::: Verilen metin :::
CEVAP Davalı vekili cevap dilekçesinde özetle; Müvekkili şirketin Marmara Bölge Müdürlüğü Kocaeli’de değil Bursa’da olduğu için davanın yetkisiz mahkemede açıldığını yetkili mahkemenin Bursa Asliye Ticaret Mahkemesi olduğunu, hem işveren sorumluluk sigortası genel şartları hemde poliçedeki özel şart gereği dava konusu olay ve istemlerin teminat dışı olduğunu, poliçenin sadece … ve taşeron … şirketi için belli koşullarda teminat sağladığını fakat Kocaeli 5. İş Mahkemesinin 2015/511 E. sayılı dosyasından verilen gerekçeli karar incelendiğinde; ölenin poliçede taşeron olarak gösterilen … Ltd Şti ‘nin işçisi olmadığının ve aynı şekilde poliçede taşeron olarak gösterilen şirketin olayın oluşumunda hiçbir kusurunun olmadığının görüldüğünü, yine taşeron şirketin sadece Türkiye’deki çalışanları için teminat sağlandığını, yurt dışında çalışanlar için herhangi bir teminat bulunmadığını, olayın 5510 sayılı kanunun 13 maddesi anlamında iş kazası olup olmadığının bilinmediğini, olay iş kazası niteliğinde değil ise müvekkili şirketin sorumluluğu olmadığını, davacı tarafın sigorta sözleşmesinden doğan ihbar külfeti dahil hiçbir yükümlülüğünü yerine getirmediğini, davacı şirketin müteveffanın yakınları ile sulh olurken müvekkili şirketin onayını almadığını ve sulh konusunda bir bildirimde bulunmadığını, davacı şirketin ölenin yakınlarına sulhen ödediği iddia edilen tutarın müvekkili şirket yönünden hiçbir bağlayıcılığının bulunmadığını, sulh ile ödenen maddi ve manevi tazminat miktarlarının gerçek zararın çok üzerinde olduğunu, işveren sorumluluk sigortası genel şartlarının 8.maddesinde belirtilen sigortalının yükümlülüklerini yerine getirdiğinin ispat edilmesi gerektiğini, kasten ifa olunan olayların teminat dışında bulunduğundan olayın meydana geldiği ülkede cinayet nedeni ile soruşturma başlatıldığı yönünde bir iddianın mevcut olması nedeniyle bu hususun değerlendirilmesi gerektiğini, dava konusu taleplerin zaman aşımına uğradığını, davanın kabulü anlamıma gelmemek üzere SGK ödemelerinin tenzili gerektiğini, davacı şirketin ödeme yaptığını iddia ettiği kişilerin müteveffadan sürekli ve eylemli olarak destek gördüklerini ispat etmeleri gerektiğini, zararını meydana gelmesinde zarar görenin kusuru ve katkısı var ise zarardan indirim yapılması gerektiğini beyanla, açılan davanın reddine karar verilmesini talep etmiştir.
:::
*Verilen alıştırma A*
Kayıtlarda "family: Nymphalidae" geçen satırdan başlayıp kayıtların sonunda biten satırları, boş satırları atlayarak numaralı liste biçiminde düzenleyin.
Dilekçe özeti ile kayıtlar arasında hiçbir bağlantı yoktur.
::: Sağlanan veriler :::
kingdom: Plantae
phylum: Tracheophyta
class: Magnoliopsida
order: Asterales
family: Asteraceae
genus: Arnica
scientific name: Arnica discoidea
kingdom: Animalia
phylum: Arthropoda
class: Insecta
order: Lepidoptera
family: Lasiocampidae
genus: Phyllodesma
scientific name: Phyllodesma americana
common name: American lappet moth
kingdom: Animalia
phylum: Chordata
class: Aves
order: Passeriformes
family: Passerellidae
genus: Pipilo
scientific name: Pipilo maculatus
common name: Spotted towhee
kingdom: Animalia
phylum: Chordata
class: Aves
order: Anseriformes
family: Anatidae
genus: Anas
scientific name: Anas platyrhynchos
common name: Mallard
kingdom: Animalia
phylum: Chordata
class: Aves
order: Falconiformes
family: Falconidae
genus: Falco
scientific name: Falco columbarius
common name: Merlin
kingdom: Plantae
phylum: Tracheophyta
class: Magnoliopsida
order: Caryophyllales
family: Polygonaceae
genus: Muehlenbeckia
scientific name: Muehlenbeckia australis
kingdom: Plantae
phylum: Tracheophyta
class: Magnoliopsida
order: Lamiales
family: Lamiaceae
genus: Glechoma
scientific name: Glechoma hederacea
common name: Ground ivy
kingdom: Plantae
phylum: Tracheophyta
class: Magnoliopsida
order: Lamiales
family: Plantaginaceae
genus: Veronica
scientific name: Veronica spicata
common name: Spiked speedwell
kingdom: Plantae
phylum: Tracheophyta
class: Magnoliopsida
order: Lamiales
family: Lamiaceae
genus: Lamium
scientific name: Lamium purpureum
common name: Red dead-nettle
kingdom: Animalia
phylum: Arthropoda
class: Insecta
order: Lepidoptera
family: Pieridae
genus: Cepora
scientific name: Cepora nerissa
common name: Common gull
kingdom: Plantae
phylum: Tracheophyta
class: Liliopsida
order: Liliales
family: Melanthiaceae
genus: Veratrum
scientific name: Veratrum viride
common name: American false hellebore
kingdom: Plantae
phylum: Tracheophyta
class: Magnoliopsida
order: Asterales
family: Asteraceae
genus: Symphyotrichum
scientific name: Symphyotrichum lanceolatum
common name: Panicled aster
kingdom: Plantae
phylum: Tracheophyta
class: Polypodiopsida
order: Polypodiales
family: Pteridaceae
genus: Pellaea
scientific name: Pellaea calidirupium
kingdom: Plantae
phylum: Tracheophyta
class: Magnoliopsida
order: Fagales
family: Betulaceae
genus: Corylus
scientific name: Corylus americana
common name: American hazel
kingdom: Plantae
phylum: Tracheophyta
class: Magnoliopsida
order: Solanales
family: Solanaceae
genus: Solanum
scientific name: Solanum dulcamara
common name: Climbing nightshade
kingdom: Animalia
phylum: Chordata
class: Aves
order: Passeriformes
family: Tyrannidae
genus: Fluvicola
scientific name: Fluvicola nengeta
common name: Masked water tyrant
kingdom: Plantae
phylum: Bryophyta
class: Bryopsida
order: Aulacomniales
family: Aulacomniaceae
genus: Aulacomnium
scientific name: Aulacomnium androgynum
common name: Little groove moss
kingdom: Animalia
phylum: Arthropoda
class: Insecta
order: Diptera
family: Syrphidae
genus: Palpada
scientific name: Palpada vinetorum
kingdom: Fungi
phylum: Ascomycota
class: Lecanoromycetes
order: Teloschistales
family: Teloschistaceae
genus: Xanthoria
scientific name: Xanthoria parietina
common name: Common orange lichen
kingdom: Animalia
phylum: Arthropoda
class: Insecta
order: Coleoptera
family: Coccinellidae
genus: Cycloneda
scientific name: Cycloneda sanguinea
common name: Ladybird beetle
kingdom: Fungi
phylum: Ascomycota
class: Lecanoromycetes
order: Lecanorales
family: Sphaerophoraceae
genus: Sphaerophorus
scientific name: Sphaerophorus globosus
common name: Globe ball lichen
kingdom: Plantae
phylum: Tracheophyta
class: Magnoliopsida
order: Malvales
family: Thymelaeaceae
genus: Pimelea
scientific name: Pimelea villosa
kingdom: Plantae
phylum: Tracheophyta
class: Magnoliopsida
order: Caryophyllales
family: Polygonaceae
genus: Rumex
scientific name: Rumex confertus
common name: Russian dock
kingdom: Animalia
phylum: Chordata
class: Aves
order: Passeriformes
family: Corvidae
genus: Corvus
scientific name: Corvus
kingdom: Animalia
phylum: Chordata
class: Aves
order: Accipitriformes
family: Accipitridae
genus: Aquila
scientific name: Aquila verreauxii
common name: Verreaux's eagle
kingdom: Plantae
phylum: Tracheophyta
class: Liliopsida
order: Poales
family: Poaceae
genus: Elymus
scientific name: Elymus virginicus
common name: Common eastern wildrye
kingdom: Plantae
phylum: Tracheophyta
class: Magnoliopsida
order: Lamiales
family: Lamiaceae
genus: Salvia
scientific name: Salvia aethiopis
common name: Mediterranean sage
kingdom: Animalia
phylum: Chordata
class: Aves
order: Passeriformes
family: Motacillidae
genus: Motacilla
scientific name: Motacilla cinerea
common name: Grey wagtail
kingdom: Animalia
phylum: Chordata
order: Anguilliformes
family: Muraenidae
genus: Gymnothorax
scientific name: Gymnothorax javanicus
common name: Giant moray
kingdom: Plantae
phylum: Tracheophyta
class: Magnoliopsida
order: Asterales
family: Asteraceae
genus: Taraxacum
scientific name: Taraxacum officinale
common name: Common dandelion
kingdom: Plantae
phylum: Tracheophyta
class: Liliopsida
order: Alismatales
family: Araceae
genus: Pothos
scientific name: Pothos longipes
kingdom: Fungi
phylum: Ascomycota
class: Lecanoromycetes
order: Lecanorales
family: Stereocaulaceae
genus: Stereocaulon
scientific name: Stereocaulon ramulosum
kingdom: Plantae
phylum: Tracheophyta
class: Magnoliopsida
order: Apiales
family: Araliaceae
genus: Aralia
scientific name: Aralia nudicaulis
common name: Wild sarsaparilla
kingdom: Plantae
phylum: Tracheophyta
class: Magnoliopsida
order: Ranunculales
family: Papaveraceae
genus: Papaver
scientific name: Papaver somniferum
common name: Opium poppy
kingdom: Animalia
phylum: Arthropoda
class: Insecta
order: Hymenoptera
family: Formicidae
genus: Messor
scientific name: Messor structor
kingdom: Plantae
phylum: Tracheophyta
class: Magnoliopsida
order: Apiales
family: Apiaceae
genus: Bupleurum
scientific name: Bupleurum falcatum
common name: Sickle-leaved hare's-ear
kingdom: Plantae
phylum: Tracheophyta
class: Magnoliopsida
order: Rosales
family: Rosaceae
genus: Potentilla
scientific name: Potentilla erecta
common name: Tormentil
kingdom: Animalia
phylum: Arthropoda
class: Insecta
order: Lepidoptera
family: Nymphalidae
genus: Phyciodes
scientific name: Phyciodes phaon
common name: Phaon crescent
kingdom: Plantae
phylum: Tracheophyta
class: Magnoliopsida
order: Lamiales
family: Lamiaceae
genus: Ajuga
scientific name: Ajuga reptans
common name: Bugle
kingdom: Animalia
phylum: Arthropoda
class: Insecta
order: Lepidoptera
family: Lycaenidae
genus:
:::
*Verilen alıştırma B*
Dilekçe özetine dayanarak şu soruları cevaplayın:
(i) Davalı vekiline göre yetkili mahkeme hangisidir?
(ii) Olayın iş kazası sayılıp sayılmadığı hangi kanunun kaçıncı maddesi anlamında tartışılmaktadır?
(iii) Sigortalının yükümlülükleri işveren sorumluluk sigortası genel şartlarının kaçıncı maddesinde belirtilmiştir?

*Tamamlanan cevap A*
1. family: Nymphalidae
2. genus: Phyciodes
3. scientific name: Phyciodes phaon
4. common name: Phaon crescent
5. kingdom: Plantae
6. phylum: Tracheophyta
7. class: Magnoliopsida
8. order: Lamiales
9. family: Lamiaceae
10. genus: Ajuga
11. scientific name: Ajuga reptans
12. common name: Bugle
13. kingdom: Animalia
14. phylum: Arthropoda
15. class: Insecta
16. order: Lepidoptera
17. family: Lycaenidae
18. genus:

*Tamamlanan cevap B*
(i) Bursa Asliye Ticaret Mahkemesi.
(ii) 5510 sayılı kanunun 13. maddesi.
(iii) 8. maddesinde.